Mahkemece bozma kararına uyulmasının ardından davanın kısmen kabulüne;..... 152 ada 5 nolu parselin fen bilirkişisi ....n 08/04/2015 havale tarihli raporunda (A) harfi ile göstermiş olduğu 44.37 m2"lik kısmın, 152 ada 7 nolu parselin fen bilirkişisi .....08/04/2015 havale tarihli raporunda (B) harfi ile göstermiş
- 3 -
2016/7762 - 2018/2076
olduğu 331.76 m2"lik kısmın, 155 ada 2 nolu parselin fen bilirkişisi ....."nin 08/04/2015 havale tarihli raporunda (C) harfi ile göstermiş olduğu 243.08 m2"lik kısmın kadastro tesbitlerinin iptali ile orman vasfında Hazine adına tapuya tesciline, geriye kalan dava konusu parsellerin ise tespit gibi tesciline, her ne kadar bilirkişi heyeti raporunda çamlık vasfı ile Hazine adına tescil edilmesi gereken yerler olduğu belirtilmiş ise de Hazine davada taraf olmadığından bu konuda karar verilmesine yer olmadığına, davalı Tapu Kadastro Genel Müdürlüğü davada taraf sıfatı bulunmadığından aleyhine açılan davanın husumet yokluğundan reddine karar verilmiş, hüküm davalı Hazine ile davacı ... Yönetimi tarafından temyiz edilmiştir.
Dava dilekçesindeki açıklamaya göre dava, kesinleşen orman kadastrosunun yanlış aplikasyonu nedenine dayalı kadastro tesbitine itiraza ilişkindir.
Çekişmeli taşınmazların bulunduğu yerde 1969 yılında kesinleşen orman kadastrosu; daha sonra 1981 yılında yapılarak kesinleşen ilk orman kadastrosunun aplikasyonu ile 6831 sayılı Kanunun 1744 sayılı Kanunla değişik 2. madde uygulaması bulunmaktadır.
Dosya kapsamına ve mahkemece uyulan bozma kararı gereğince işlem yapılarak hüküm kurulmuş olmasında bir isabetsizlik bulunmamaktadır.
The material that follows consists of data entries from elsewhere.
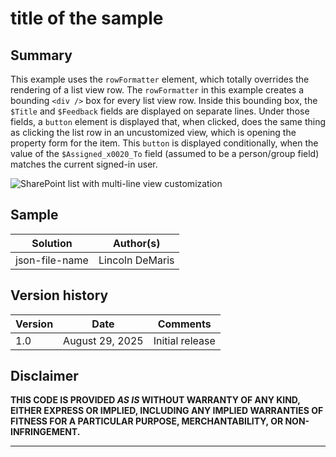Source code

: # title of the sample

## Summary
This example uses the `rowFormatter` element, which totally overrides the rendering of a list view row.  The `rowFormatter` in this example creates a bounding `<div />` box for every list view row.  Inside this bounding box, the `$Title` and `$Feedback` fields are displayed on separate lines.  Under those fields, a `button` element is displayed that, when clicked, does the same thing as clicking the list row in an uncustomized view, which is opening the property form for the item.  This `button` is displayed conditionally, when the value of the `$Assigned_x0020_To` field (assumed to be a person/group field) matches the current signed-in user.

![SharePoint list with multi-line view customization](../../../../../sp-dev-docs/blob/master/docs/images/listformatting-rowformatter.png)

## Sample

Solution|Author(s)
--------|---------
json-file-name | Lincoln DeMaris

## Version history

Version|Date|Comments
-------|----|--------
1.0|August 29, 2025|Initial release

## Disclaimer
**THIS CODE IS PROVIDED *AS IS* WITHOUT WARRANTY OF ANY KIND, EITHER EXPRESS OR IMPLIED, INCLUDING ANY IMPLIED WARRANTIES OF FITNESS FOR A PARTICULAR PURPOSE, MERCHANTABILITY, OR NON-INFRINGEMENT.**

---

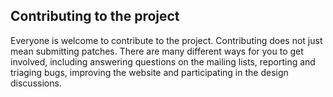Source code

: ## Contributing to the project

Everyone is welcome to contribute to the project. Contributing does not just
mean submitting patches. There are many different ways for you to get involved,
including answering questions on the mailing lists, reporting and triaging bugs,
improving the website and participating in the design discussions.

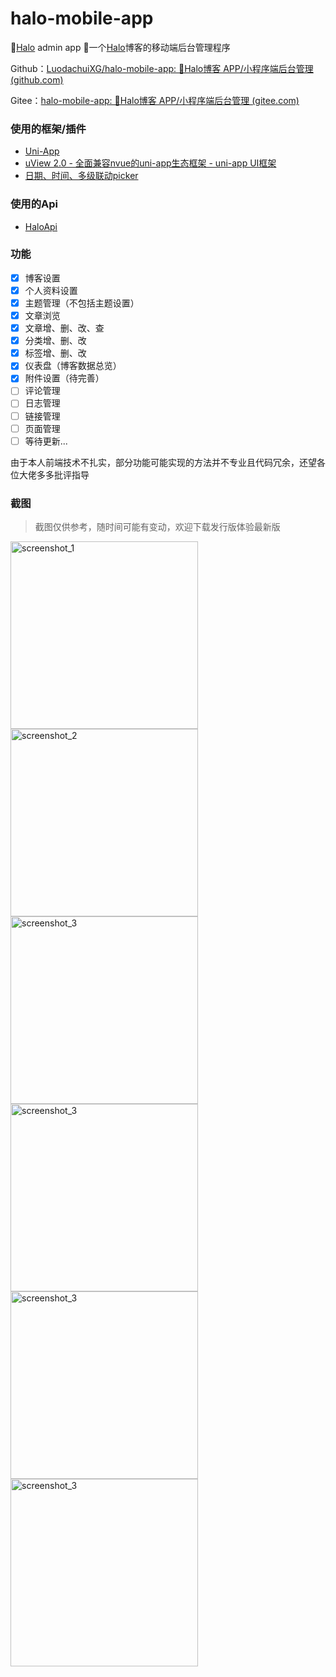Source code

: # halo-mobile-app

📱[Halo](https://halo.run/) admin app
📱一个[Halo](https://halo.run/)博客的移动端后台管理程序

Github：[LuodachuiXG/halo-mobile-app: 📱Halo博客 APP/小程序端后台管理 (github.com)](https://github.com/LuodachuiXG/halo-mobile-app)

Gitee：[halo-mobile-app: 📱Halo博客 APP/小程序端后台管理 (gitee.com)](https://gitee.com/luodachui/halo-mobile-app)



### 使用的框架/插件

- [Uni-App](https://uniapp.dcloud.io/)
- [uView 2.0 - 全面兼容nvue的uni-app生态框架 - uni-app UI框架](https://uviewui.com)
- [日期、时间、多级联动picker](https://ext.dcloud.net.cn/plugin?id=273)



### 使用的Api

- [HaloApi](https://api.halo.run/admin-api.html)



### 功能

- [x] 博客设置
- [x] 个人资料设置
- [x] 主题管理（不包括主题设置）
- [x] 文章浏览
- [x] 文章增、删、改、查
- [x] 分类增、删、改
- [x] 标签增、删、改
- [x] 仪表盘（博客数据总览）
- [x] 附件设置（待完善）
- [ ] 评论管理
- [ ] 日志管理
- [ ] 链接管理
- [ ] 页面管理
- [ ] 等待更新...

由于本人前端技术不扎实，部分功能可能实现的方法并不专业且代码冗余，还望各位大佬多多批评指导

### 截图

> 截图仅供参考，随时间可能有变动，欢迎下载发行版体验最新版

<img src="https://ldc-1251523367.cos.ap-beijing.myqcloud.com/luodachui/1647363902018_1647364074506.png" width = "300"  alt="screenshot_1"  />



<img src="https://ldc-1251523367.cos.ap-beijing.myqcloud.com/luodachui/23335_1647364074615.png" width = "300"  alt="screenshot_2"  />

<img src="https://ldc-1251523367.cos.ap-beijing.myqcloud.com/luodachui/1647363908507_1647364074469.png" width = "300"  alt="screenshot_3"  />

<img src="https://ldc-1251523367.cos.ap-beijing.myqcloud.com/luodachui/1647363913189_1647364076530.png" width = "300"  alt="screenshot_3"  />

<img src="https://ldc-1251523367.cos.ap-beijing.myqcloud.com/luodachui/1647363918037_1647364076506.png" width = "300"  alt="screenshot_3"  />

<img src="https://ldc-1251523367.cos.ap-beijing.myqcloud.com/luodachui/1647363922895_1647364076987.png" width = "300"  alt="screenshot_3"  />

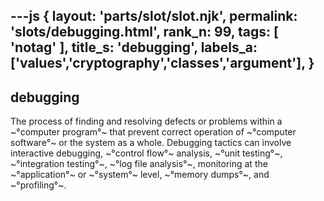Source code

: ---js
{
  layout: 'parts/slot/slot.njk',
  permalink: 'slots/debugging.html',
  rank_n: 99,
  tags: [ 'notag' ],
  title_s: 'debugging',
  labels_a: ['values','cryptography','classes','argument'],
}
---
## debugging

The process of finding and resolving defects or problems within a ~°computer program°~ that prevent correct operation of ~°computer software°~ or the system as a whole. Debugging tactics can involve interactive debugging, ~°control flow°~ analysis, ~°unit testing°~, ~°integration testing°~, ~°log file analysis°~, monitoring at the ~°application°~ or ~°system°~ level, ~°memory dumps°~, and ~°profiling°~.
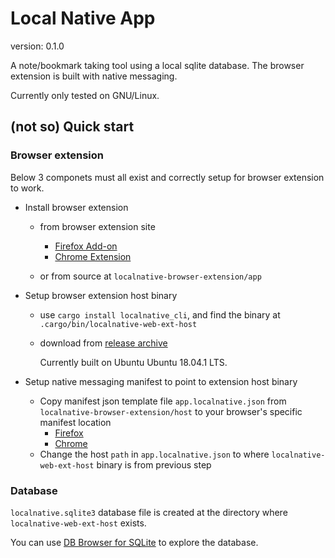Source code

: # Local Native App
version: 0.1.0

A note/bookmark taking tool using a local sqlite database. The browser extension is built with native messaging.

Currently only tested on GNU/Linux.


## (not so) Quick start

### Browser extension

Below 3 componets must all exist and correctly setup for browser extension to work.

- Install browser extension

  - from browser extension site
    - [Firefox Add-on](https://addons.mozilla.org/addon/localnative/)
    - [Chrome Extension](https://chrome.google.com/webstore/detail/local-native/oclkmkeameccmgnajgogjlhdjeaconnb)

  - or from source at `localnative-browser-extension/app`

- Setup browser extension host binary
    - use `cargo install localnative_cli`, and find the binary at `.cargo/bin/localnative-web-ext-host`

    - download from [release archive](https://localnative.app/release.html)

        Currently built on Ubuntu Ubuntu 18.04.1 LTS.

- Setup native messaging manifest to point to extension host binary

    - Copy manifest json template file `app.localnative.json` from `localnative-browser-extension/host` to your browser's specific manifest location
        - [Firefox](https://developer.mozilla.org/en-US/Add-ons/WebExtensions/Native_manifests#Manifest_location)
        - [Chrome](https://developer.chrome.com/extensions/nativeMessaging#native-messaging-host-location)
    - Change the host `path` in `app.localnative.json` to where `localnative-web-ext-host` binary is from previous step

### Database

`localnative.sqlite3` database file is created at the directory where `localnative-web-ext-host` exists.

You can use [DB Browser for SQLite](http://sqlitebrowser.org/) to explore the database.

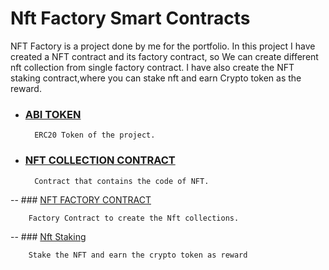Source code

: # Nft Factory Smart Contracts

NFT Factory is a project done by me for the portfolio. In this project I have created a NFT contract and its factory contract, so We can create different nft collection from single factory contract. I have also create the NFT staking contract,where you can stake nft and earn Crypto token as the reward.

- ### [ABI TOKEN](https://github.com/abiiralbhattarai/Smart-Contracts/blob/main/contracts/BasicWallet.sol)

        ERC20 Token of the project.

- ### [NFT COLLECTION CONTRACT](https://github.com/abiiralbhattarai/Smart-Contracts/blob/main/contracts/IterableMapping.sol)

        Contract that contains the code of NFT.

-- ### [NFT FACTORY CONTRACT](https://github.com/abiiralbhattarai/Smart-Contracts/blob/main/contracts/IterableMapping.sol)

        Factory Contract to create the Nft collections.

-- ### [Nft Staking](https://github.com/abiiralbhattarai/Smart-Contracts/blob/main/contracts/IterableMapping.sol)
        
        Stake the NFT and earn the crypto token as reward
Ancak; 19/01/2011 tarihinde yürürlüğe giren 6099 sayılı Kanunun 16. maddesi ile 3402 sayılı Kanuna eklenen 36/A. maddesinde "Kadastro işlemi ile oluşan tespit ve kayıtların iptali için Devlet veya diğer kamu kurum ve kuruluşları tarafından kayıt lehtarına karşı kadastro mahkemeleri ile genel mahkemelerde açılan davalarda davalı aleyhine vekalet ücreti dahil, yargılama giderine hükmolunmaz” ve aynı Kanunun 17. maddesi ile 3402 sayılı Kanuna eklenen geçici 11. maddesine göre; "bu Kanunun 36/A maddesi hükmü, henüz infaz edilmemiş yargı kararlarındaki vekâlet ücreti dahil yargılama giderleri için de uygulanır” hükmü gereğince, yargılama giderlerinin davalılardan alınması ve davacı ... Yönetimi lehine vekalet ücretine hükmedilmesi doğru değil ise de bu husus hükmün bozulmasını ve yeniden yargılama yapılmasını gerektirmediğinden, hükmün düzeltilerek onanması uygun görülmüştür.
Bu sebeple, hükmün 9, 10, 13. bentlerinin hükümden çıkarılarak, 9. bent olarak “ 6099 sayılı Kanunun 16. maddesi ile 3402 sayılı Kanuna eklenen 36/A maddesi gereğince davalı aleyhine harç tayinine yer olmadığına, davacı ... Yönetiminin yaptığı yargılama giderlerinin üzerinde bırakılmasına ve lehine vekalet ücreti takdirine yer olmadığına” cümlesinin yazılması suretiyle düzeltilmesine ve hükmün 6100 sayılı Kanunun geçici 3. maddesi atfıyla HUMK’nın 438/7. maddesine göre düzeltilmiş bu şekliyle ONANMASINA, temyiz harcının istek halinde iadesine 21/03/2018 günü oybirliğiyle karar verildi.